The search box does not appear to have a way to search for a specific exact phrase.
Based on how other search engines work, putting a phrase in quotes should require an exact phrase match.
However, currently searches with and without quotes produce the same result:
https://pypi.org/search/?q=%22Image+processing+routines+for+SciPy%22
and
https://pypi.org/search/?q=Image+processing+routines+for+SciPy
I would have expected the first one with quotes to only produce the result containing the exact phrase.
Good First Issue: This issue is good for first time contributors. If there is not a corresponding pull request for this issue, it is up for grabs. For directions for getting set up, see our Getting Started Guide. If you are working on this issue and have questions, please feel free to ask them here, #pypa-dev on Freenode, or the pypa-dev mailing list.
Thanks for your report, @pv, and sorry for the slow response!
The folks working on Warehouse have gotten funding to concentrate on improving and deploying Warehouse, and have kicked off work towards our development roadmap -- the most urgent task is to improve Warehouse to the point where we can redirect pypi.python.org to pypi.org so the site is more sustainable and reliable.
We discussed this issue in our meeting today to prioritize it.
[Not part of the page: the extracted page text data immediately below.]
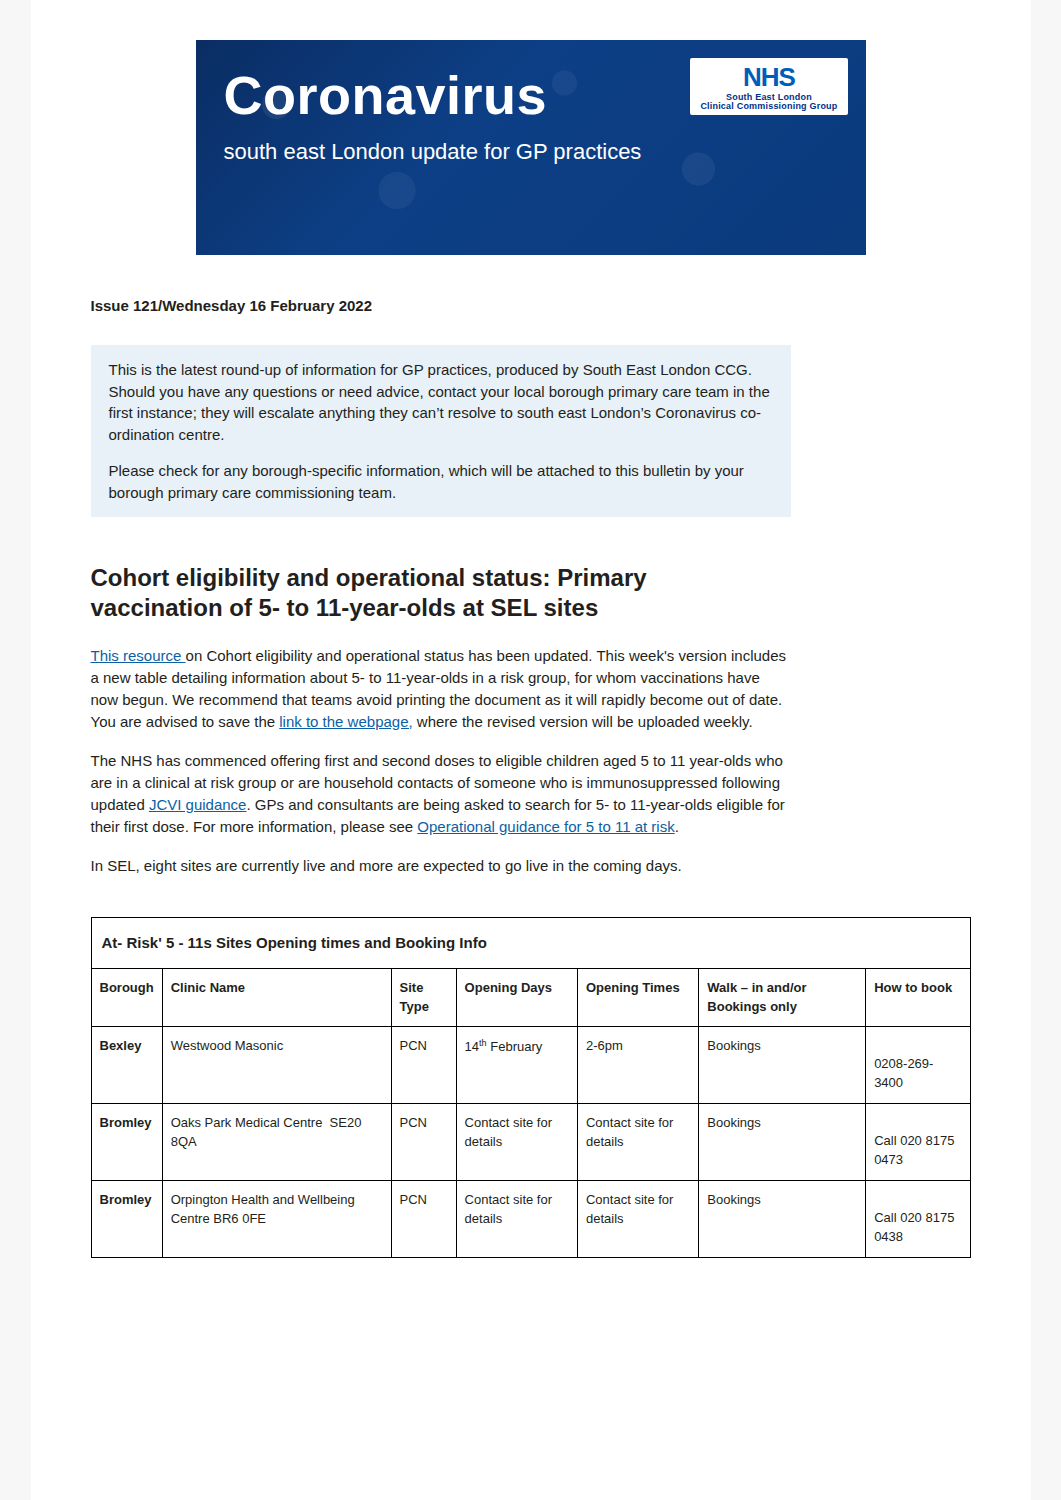NHS South East London
Clinical Commissioning Group
Coronavirus
south east London update for GP practices
Issue 121/Wednesday 16 February 2022
This is the latest round-up of information for GP practices, produced by South East London CCG. Should you have any questions or need advice, contact your local borough primary care team in the first instance; they will escalate anything they can’t resolve to south east London’s Coronavirus co-ordination centre.
Please check for any borough-specific information, which will be attached to this bulletin by your borough primary care commissioning team.
Cohort eligibility and operational status: Primary vaccination of 5- to 11-year-olds at SEL sites
This resource on Cohort eligibility and operational status has been updated. This week's version includes a new table detailing information about 5- to 11-year-olds in a risk group, for whom vaccinations have now begun. We recommend that teams avoid printing the document as it will rapidly become out of date. You are advised to save the link to the webpage, where the revised version will be uploaded weekly.
The NHS has commenced offering first and second doses to eligible children aged 5 to 11 year-olds who are in a clinical at risk group or are household contacts of someone who is immunosuppressed following updated JCVI guidance. GPs and consultants are being asked to search for 5- to 11-year-olds eligible for their first dose. For more information, please see Operational guidance for 5 to 11 at risk.
In SEL, eight sites are currently live and more are expected to go live in the coming days.
At- Risk' 5 - 11s Sites Opening times and Booking Info
| Borough | Clinic Name | Site Type | Opening Days | Opening Times | Walk – in and/or Bookings only | How to book |
| --- | --- | --- | --- | --- | --- | --- |
| Bexley | Westwood Masonic | PCN | 14 th February | 2-6pm | Bookings | 0208-269-3400 |
| Bromley | Oaks Park Medical Centre SE20 8QA | PCN | Contact site for details | Contact site for details | Bookings | Call 020 8175 0473 |
| Bromley | Orpington Health and Wellbeing Centre BR6 0FE | PCN | Contact site for details | Contact site for details | Bookings | Call 020 8175 0438 |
Since search in Warehouse is already much better than search on legacy PyPI, but users will probably expect search to work as you suggest, I've moved this issue to a future milestone that we'll work on in the next few months.
Thanks, @pv, and sorry again for the wait.
Note to people thinking about contributing to Warehouse: this would be a great first issue for a new contributor to tackle if the new contributor were already familiar with Elasticsearch.
I'm looking into this issue.
This doesn't look like a simple match to phrase_match change.
@waseem18 Yeah, I'm not _totally_ sure that this issue is actually a "good first issue" -- elasticsearch tuning has generally been pretty tricky in my experience. But since you're not a new contributor anymore, should be a good issue for you. 馃檪
Update:
After changing match to match_phrase at this line and searching Warehouse with string containing spaces (example: cli github), we get Transport Error.
elasticsearch.exceptions.TransportError: TransportError(500, 'search_phase_execution_exception', 'field "normalized_name" was indexed without position data; cannot run PhraseQuery (phrase=normalized_name:"cli github")')
As phrase queries require index_options: positions- I changed
normalized_name = Text(analyzer=NameAnalyzer, index_options="docs") to normalized_name = Text(analyzer=NameAnalyzer, index_options="positions") here and then reindexed.
At this point the search functionality works but I found the results are not efficient.
@waseem18 what do you mean "not efficient"? I would be happy to help fine-tune the queries
@waseem18 Maybe you have done some profiling and you have some specific performance numbers to share?
@HonzaKral By not efficient I mean the search results are way better when index_options=docs.
For example when we search image processing routines, index_options=docs gives good results while index_options=positions doesn't give any result.
This is same with queries containing spaces.
@waseem18 it's going to be helpful if you give concrete numbers or results, I think. Saying "good results" might mean that there are a lot of them, or they're relevant, or they're well ordered... feel free to cut and paste or take screenshots to show what you mean. :)
Sure @brainwane
In this particular case there should be no difference between which documents match with various index_options as long as the query remains the same. Only ordering (_score) of hits would be different where docs doesn't take into account frequency (how many times the word occurs in the document). positions is the default and should be used here
Thanks for the information @HonzaKral I'll get back with some examples and screenshots.
@HonzaKral Thanks for the help.
index_options to positions for Package index and respective match_phrase change. SEARCH_BOOST value of description from 5 to 10 which I believe improved phrase queries.1.


2.


3.


Note that users expect that it's also possible to do queries containing
both exact and inexact matches (probably should be ANDed), along the
lines of:
"image processing" geo
good use case @pv
Will have that in mind
That looks good @waseem18! What I would have expected! Note that for doing bool operators you can just use the Q object from elasticsearch-dsl: should.append(Q("match", ...) & Q("match_phrase", ...) & Q(...))
Thanks for the suggestion @HonzaKral I'll surely follow that.
In today's Warehouse developers' meeting we decided to pare down our near-future milestones on our development roadmap so they really only contain the essential bugfixes and features we need to launch, replace legacy PyPI, and shut down the old site. So I'm moving this issue into a milestone further in the future; sorry for the wait.